The Smart Home

APR
06
2016

Three Considerations for Home Technology

Incorporating tech needs into a project’s design phase leads to better performance and fewer aesthetic compromises.

By Jason GriffingPrint

Modern life is increasingly technology-reliant, and we know that today’s living spaces demand a growing level of tech compatibility. The smart move is to discuss this just as early and with the same thoroughness as electrical and lighting plans. So why do so few of us account for that when designing our homes? 

The signs of this collective oversight are everywhere. Routers and ugly network devices hiding in plain sight. Cable boxes and receivers shoehorned into furniture. Component fan-noise within earshot of primary rooms. WiFi dead zones.

These are honest mistakes. After all, the isolated act of hanging a TV or installing a pair of speakers doesn’t seem to require much in the way of planning. But it’s what you don’t see that determines how technology fits into your daily environment.

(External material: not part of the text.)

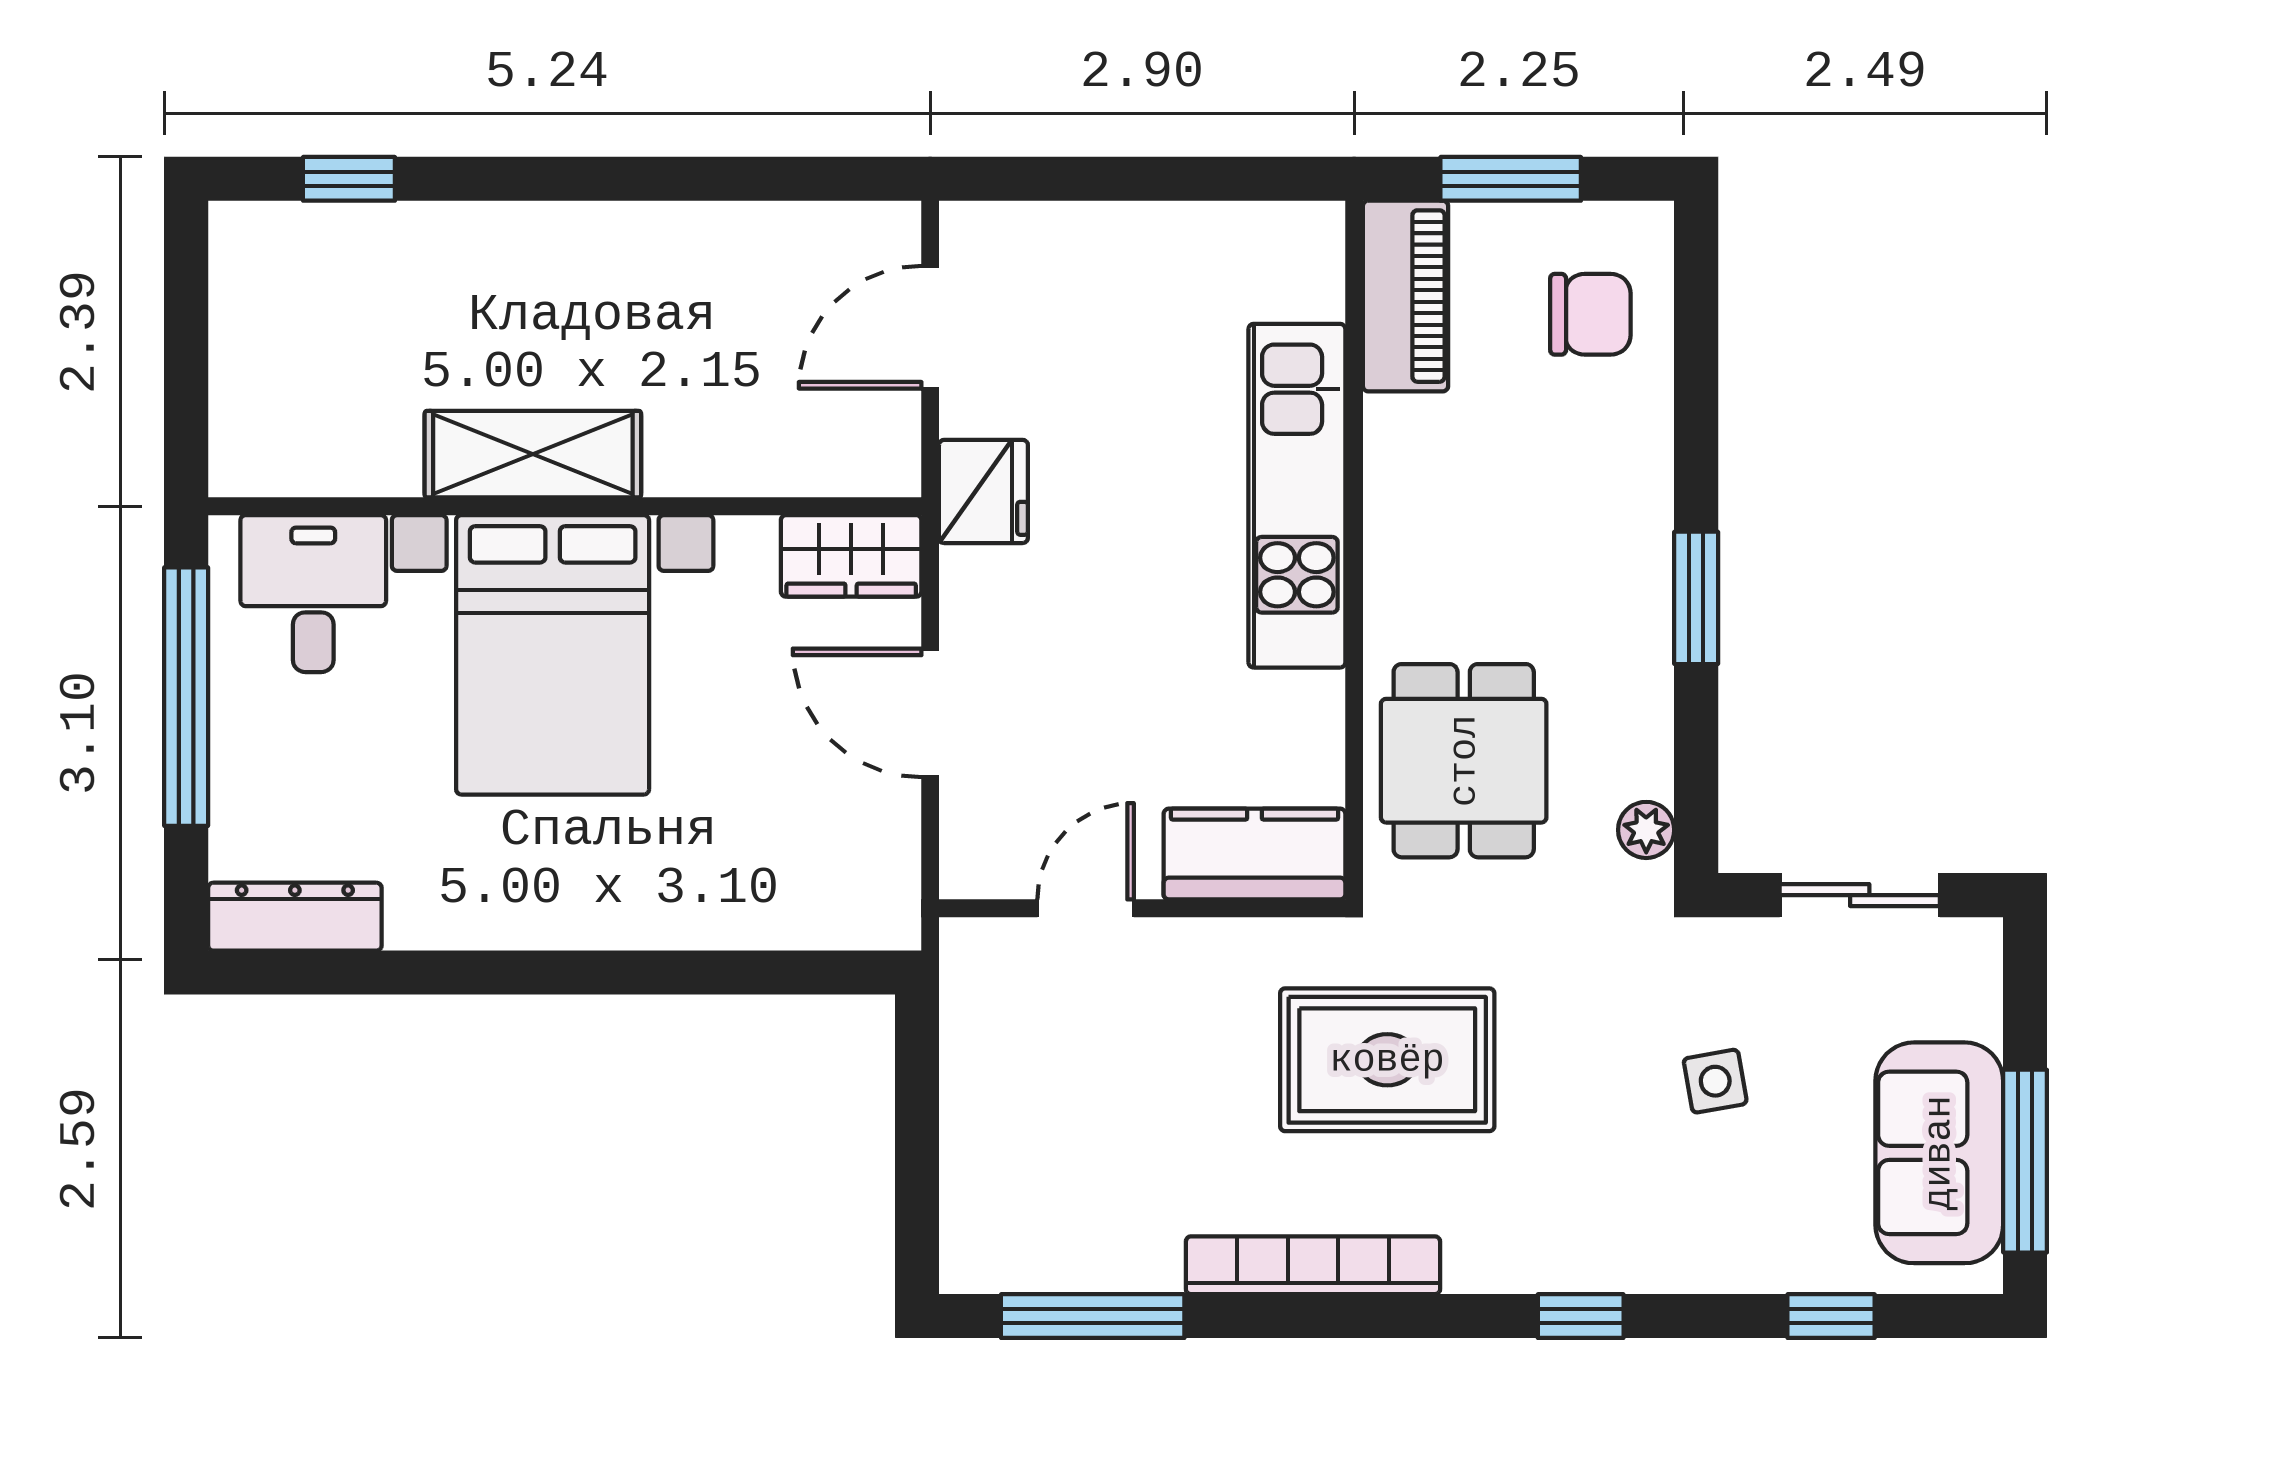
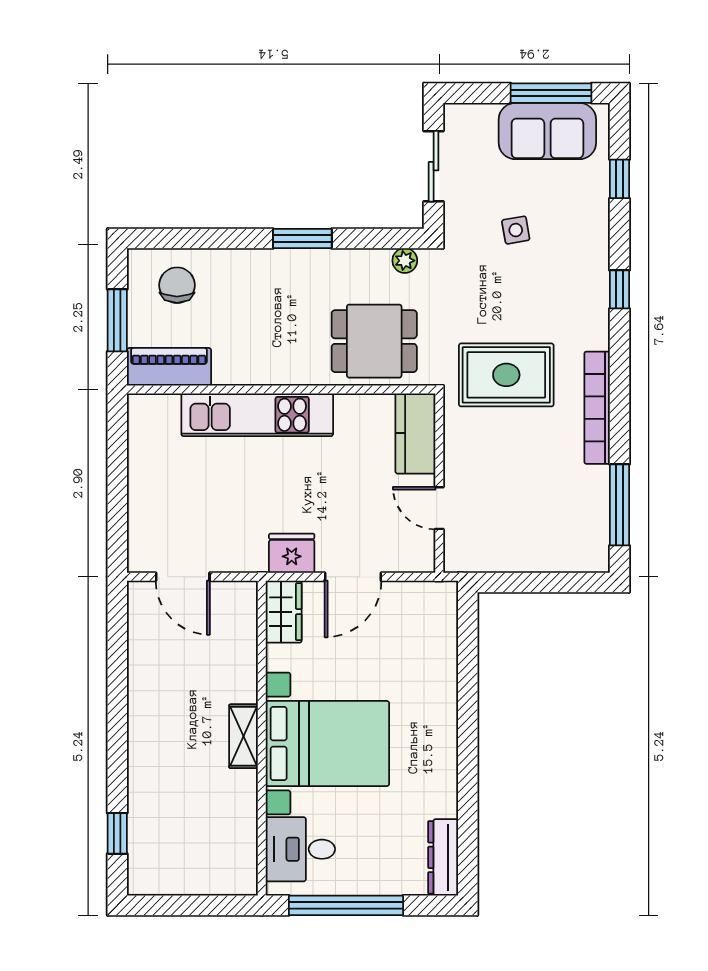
shelving: (533, 454) -> (244, 736), width x0.67, depth x0.75
fridge: (983, 491) -> (292, 553), moved
rug: (1387, 1060) -> (506, 375), turned 90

Without prior planning, unnecessary aesthetic compromises are inevitable. 

The good news is, an ounce of prevention is worth a pound of cure. A thorough review of technology’s role in your home during the design phase will uncover potential pitfalls, help minimize the visual impact on the space, and ensure optimum performance. 

Here are three things to consider while designing your space:

1. Do you have adequate space in a concealed location to house components and manage cabling? The devices add up quickly: Cable boxes, AV receivers, gaming consoles, network switches, power conditioners, and more. Your best bet is to account for a floor-standing (or wall-mounted) AV / network rack, kept in either a mechanical room or large closet. Plan for a footprint no less than 24” wide x 30” deep. Homes larger than 6,000 square feet may require multiple racks, depending on the technology requirements. 

2. Is your heat load properly controlled? Centralizing components in a mechanical room or closet makes heat mitigation easy, because you only have to contend with heat issues in a single, out-of-sight area. If components must be housed inside visible furniture, plan on exhausting heat from up high, in the rear of the cabinet. Cool “make up” air will need a way to enter the cabinet, which is most easily done through a vent or series of small holes in the cabinet’s toe-kick.

3. Have you accounted for proper WiFi coverage using access points in concealed locations? WiFi dead spots are the bane of any home technology system, but they can be eliminated through the use of dedicated access points. The best locations for these access points are typically on the top shelf of closets or pantries. Not only is the range improved by installing them up high, but they practically disappear. For optimum performance, plan on using one access point for every 1,000 square feet of space.

These three simple considerations, handled at the right time, will save you time and money while protecting the visual integrity of your home. And that’s always a good idea.